Yahoo Still Pricing In Worst-Case Scenario
- Shares of Yahoo! Inc. (NASDAQ: YHOO) have declined 46.11 percent year-to-date, from the high of $51.22, reached on December 30, 2014.
- Bob Peck of SunTrust Robinson Humphrey has maintained a Buy rating and price target of $40 on the company.
- The company announced on September 28 that its Board had authorized Yahoo to continue with its plan to spin-off Aabaco.
According to the SunTrust report, the company’s Board has “waived the favorable IRS private letter ruling (PLR) requirement for the spin-off, and the company is proceeding with the proposed transaction.”

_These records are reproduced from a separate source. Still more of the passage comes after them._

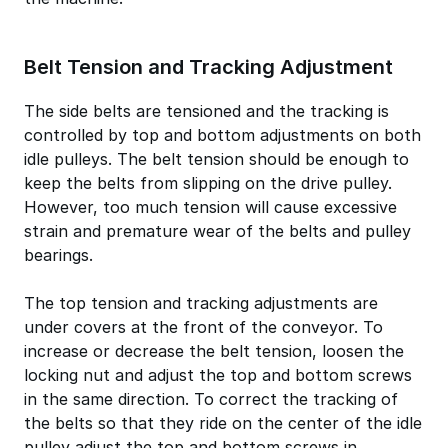
Belt Tension and Tracking Adjustment
The side belts are tensioned and the tracking is
controlled by top and bottom adjustments on both
idle pulleys. The belt tension should be enough to
keep the belts from slipping on the drive pulley.
However, too much tension will cause excessive
strain and premature wear of the belts and pulley
bearings.
The top tension and tracking adjustments are
under covers at the front of the conveyor. To
increase or decrease the belt tension, loosen the
locking nut and adjust the top and bottom screws
in the same direction. To correct the tracking of
the belts so that they ride on the center of the idle
pulley adjust the top and bottom screws in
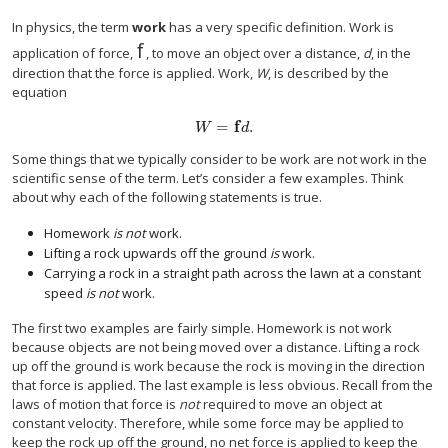
In physics, the term
work
has a very specific definition. Work is
f
f
application of force,
, to move an object over a distance,
d
, in the
direction that the force is applied. Work,
W
, is described by the
equation
=
f
.
W
=
f
d
.
W
d
Some things that we typically consider to be work are not work in the
scientific sense of the term. Let’s consider a few examples. Think
about why each of the following statements is true.
Homework
is not
work.
Lifting a rock upwards off the ground
is
work.
Carrying a rock in a straight path across the lawn at a constant
speed
is not
work.
The first two examples are fairly simple. Homework is not work
because objects are not being moved over a distance. Lifting a rock
up off the ground is work because the rock is moving in the direction
that force is applied. The last example is less obvious. Recall from the
laws of motion that force is
not
required to move an object at
constant velocity. Therefore, while some force may be applied to
keep the rock up off the ground, no net force is applied to keep the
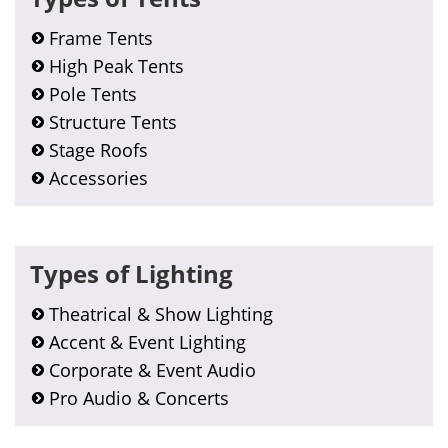
Frame Tents
High Peak Tents
Pole Tents
Structure Tents
Stage Roofs
Accessories
Types of Lighting
Theatrical & Show Lighting
Accent & Event Lighting
Corporate & Event Audio
Pro Audio & Concerts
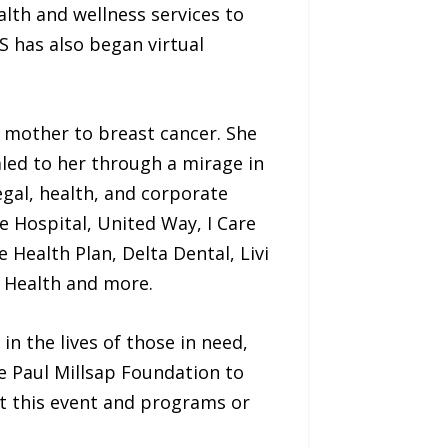
alth and wellness services to
S has also began virtual
 mother to breast cancer. She
aled to her through a mirage in
egal, health, and corporate
 Hospital, United Way, I Care
 Health Plan, Delta Dental, Livi
c Health and more.
in the lives of those in need,
e Paul Millsap Foundation to
t this event and programs or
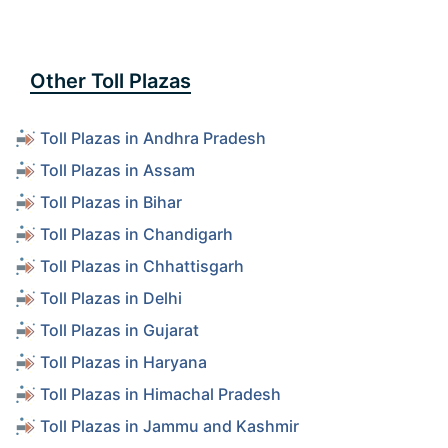
Other Toll Plazas
Toll Plazas in Andhra Pradesh
Toll Plazas in Assam
Toll Plazas in Bihar
Toll Plazas in Chandigarh
Toll Plazas in Chhattisgarh
Toll Plazas in Delhi
Toll Plazas in Gujarat
Toll Plazas in Haryana
Toll Plazas in Himachal Pradesh
Toll Plazas in Jammu and Kashmir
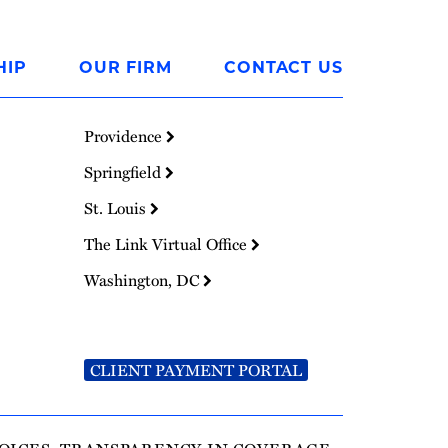
HIP
OUR FIRM
CONTACT US
Providence
Springfield
St. Louis
The Link Virtual Office
Washington, DC
CLIENT PAYMENT PORTAL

Although the stock rallied after market close, following this announcement, Peck believes that the PLR request being denied by the IRS and the accelerated departure of executives from the company would worsen investor sentiment.
Regarding the Aabaco spin-off, Peck reported that Yahoo’s Board “retains the right to modify/cancel the transaction at any time,” and that the main conditions for completing the spin-off include obtaining the tax counsel’s legal opinion, declaration from the SEC that the registration statement was effective and the Board granting its final approval.
The company expects to close the transaction in 4Q15. Although the IRS is working on modifying the rules for taxing spin-offs, Peck believes that Yahoo would be able to complete its spin-off before the new rules are enforced.
“While precedents could support a tax-free treatment, the possibility of an IRS audit could create uncertainty on the final tax bill,” Peck added.
Investors appear to be pricing in the worst-case scenario into the stock, but Peck believes that the risk-reward is favorable at present.